Most of the Mc Café around the world are integrated into the Mc Donald’s fast food2.


(Downloaded from Google Images)

Thus, it mostly appeals to Mc Donald’s customers that are already sitting there. This is not necessarily a good point because Mc Café customers (non fast-food customers) actually mix with the fast-food customers.


How does Mc Café compete with Starbucks?

If we look deeply into Mc Café’s strategy, we can see that it is quite close to the Starbucks’ strategy.

Indeed, for instance, Mc Café and Starbucks offer similar products: hot drinks and pastries, and both of them have diversified their offers, by adding cold drinks to appeal to more customers.

In addition, the few standalone Mc Café are based in places that have a high-end image, with a lot of traffic. Through that strategy, Mc Café is trying to increase the brand image and not being systematically associated to the Mc Donald’s Coffee. This is not a widespread strategy. Even though in some countries, Mc Café might be considered as good as Starbucks, in France for instance, this is not the case (eg.
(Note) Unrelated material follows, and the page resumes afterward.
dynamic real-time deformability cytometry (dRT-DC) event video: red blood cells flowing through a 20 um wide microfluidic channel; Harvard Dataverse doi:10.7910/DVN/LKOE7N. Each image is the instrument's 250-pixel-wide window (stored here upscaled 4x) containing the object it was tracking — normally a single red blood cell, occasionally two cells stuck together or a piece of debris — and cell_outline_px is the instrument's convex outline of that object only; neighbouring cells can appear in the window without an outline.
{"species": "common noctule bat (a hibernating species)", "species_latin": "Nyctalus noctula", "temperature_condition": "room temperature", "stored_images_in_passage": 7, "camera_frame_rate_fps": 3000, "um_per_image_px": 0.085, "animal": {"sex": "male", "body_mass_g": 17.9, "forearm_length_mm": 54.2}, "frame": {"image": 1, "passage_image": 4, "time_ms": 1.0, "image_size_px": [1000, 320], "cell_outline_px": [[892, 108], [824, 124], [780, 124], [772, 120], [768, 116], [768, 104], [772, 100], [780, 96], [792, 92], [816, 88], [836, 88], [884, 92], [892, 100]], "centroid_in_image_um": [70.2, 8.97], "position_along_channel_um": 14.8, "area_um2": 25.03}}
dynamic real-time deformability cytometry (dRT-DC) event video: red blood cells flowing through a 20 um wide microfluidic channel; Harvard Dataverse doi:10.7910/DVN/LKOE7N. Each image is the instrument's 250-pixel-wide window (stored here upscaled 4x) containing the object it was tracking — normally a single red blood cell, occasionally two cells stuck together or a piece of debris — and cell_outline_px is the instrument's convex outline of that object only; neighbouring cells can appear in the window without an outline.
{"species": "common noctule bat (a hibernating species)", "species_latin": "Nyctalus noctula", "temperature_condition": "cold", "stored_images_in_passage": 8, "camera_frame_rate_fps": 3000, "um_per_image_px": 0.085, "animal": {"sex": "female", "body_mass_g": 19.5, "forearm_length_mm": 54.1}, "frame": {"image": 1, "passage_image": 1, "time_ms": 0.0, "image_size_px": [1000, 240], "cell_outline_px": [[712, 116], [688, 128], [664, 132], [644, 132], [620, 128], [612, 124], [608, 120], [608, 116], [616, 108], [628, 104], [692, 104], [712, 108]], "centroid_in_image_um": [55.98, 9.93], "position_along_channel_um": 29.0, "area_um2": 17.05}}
Brand perception survey).

Both Mc Café and Starbucks have used the free wifi as a growth strategy, based on the assumption that a customer that is able to connect would stay longer than another customer3. And besides, time is money. A customer that stays longer would consume more.

Furthermore, Mc Café’s employees are also called “baristas”, just like in Starbucks. They are trained to what we call the “Latte art” that consists in designing forms with the milk on the top of the coffee foam4.
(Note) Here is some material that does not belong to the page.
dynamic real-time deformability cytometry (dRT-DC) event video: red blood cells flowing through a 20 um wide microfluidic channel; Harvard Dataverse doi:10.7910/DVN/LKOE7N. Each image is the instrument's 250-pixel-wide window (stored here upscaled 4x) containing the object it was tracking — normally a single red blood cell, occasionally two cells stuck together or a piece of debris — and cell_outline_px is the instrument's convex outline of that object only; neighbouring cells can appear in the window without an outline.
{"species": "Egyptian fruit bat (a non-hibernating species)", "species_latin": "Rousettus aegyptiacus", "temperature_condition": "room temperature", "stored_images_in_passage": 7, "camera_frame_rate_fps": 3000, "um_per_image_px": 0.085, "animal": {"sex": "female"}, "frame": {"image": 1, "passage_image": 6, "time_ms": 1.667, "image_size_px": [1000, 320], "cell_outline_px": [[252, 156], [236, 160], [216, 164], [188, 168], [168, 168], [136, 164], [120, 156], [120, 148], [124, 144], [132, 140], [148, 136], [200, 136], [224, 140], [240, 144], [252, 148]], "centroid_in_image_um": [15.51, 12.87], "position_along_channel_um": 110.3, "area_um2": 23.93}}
(Downloaded from Mc Café’s website)


When Starbucks broke its contract with Kraft Foods (USA counterpart of Mondelez International) in 1998, Mc Café entered in the arena and decided to sell its products onto the retailers’ shelves as well. In 2013, Mc Café concluded a deal with the same company to distribute its products: coffee beans, individual coffee capsules, and coffee powder packs5.

According to Tony Vernon, CEO of Kraft Foods, this strategy’s goal is to allow Mc Café lovers to enjoy their coffee in the comfort of their own place as well5.


(Downloaded from


(Downloaded from LSA CONSO 6)

Similarly, like Starbucks proposing their cold drinks in bottles, Mc Café decided to do the same with their “Frappé”.


(Downloaded from Google Images)

Because Mc Café seems to have a similar strategy than Starbucks, customers all around the world do a lot of comparisons between the two brands on Youtube videos7.

Maybe it is time for these two brands to show signs of differentiation.